November 27, 2007

California trial to determine if Toyota is responsible for traffic death

Stockton, California – A jury in San Joaquin County, California is expected to hear opening arguments today in Singh v. Toyota Motor Corporation, a lawsuit that alleges Toyota failed to test the design for the Corolla in real world conditions. Lawyers will argue that the lack of testing makes the vehicle “a fire hazard and the seatbelts a death trap.”

“When consumers purchase a car they have a reasonable expectation that the seatbelts will work properly and that they will unlatch in a 40 miles per hour crash,” said lead attorney Lou Franecke.

Nearly five years ago, Raminder Singh burned to death in a car crash when his Toyota Corolla was forced off the road by another vehicle. His son Gurinder Singh, who was also in the car, claimed in depositions that he released his seatbelt and escaped the car, but that he and bystanders failed in unlatching the elder Singh’s seatbelt before the car was engulfed in flames.

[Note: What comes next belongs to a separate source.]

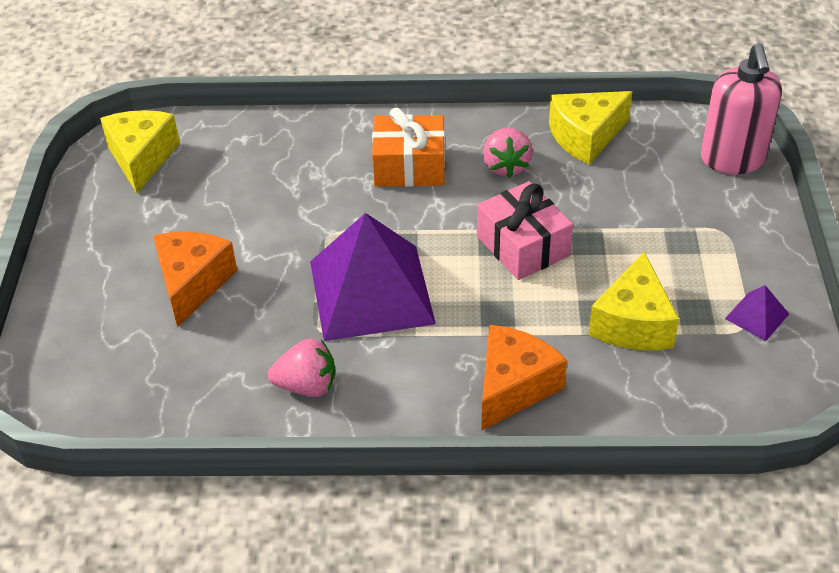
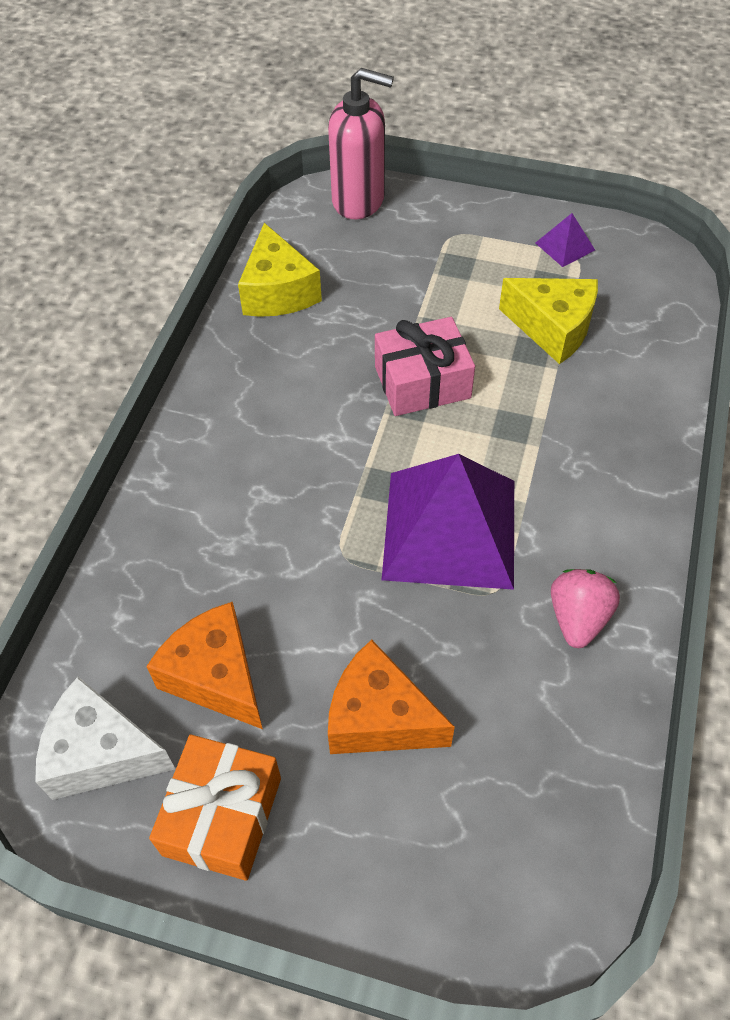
camera: 75 degrees left, 10 degrees up
(141, 158) = (101, 753): yellow cheese -> white cheese
(409, 166) = (257, 450): orange gift -> orange gift (222, 816)
(506, 166) = (294, 366): pink strawberry -> none
(513, 387) = (614, 437): orange cheese -> orange cheese (216, 676)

The lawsuit filed by Singh’s family alleges that Toyota did not design nor test the Corolla in real-world conditions for a fire hazard in a driver’s side head-on collision. “By placing the battery and electrical components in proximity to the fuel line, the Toyota Corolla is designed to be a potentially explosive device upon a driver side head-on collision, leaving you vulnerable to being trapped and burned to death,” said family attorney Mohinder Mann.

The lawsuit also alleges that Toyota did not follow standards used by a majority of American car manufacturers in designing the car’s seatbelt latch. “Toyota is one of the few remaining manufacturers still using a rigid metal seatbelt latch in their Corolla that bends and makes it impossible to unlatch the seatbelt and escape the vehicle,” Franecke said. “Toyota never tested their seatbelt design to see if the latch would work properly in the real world.”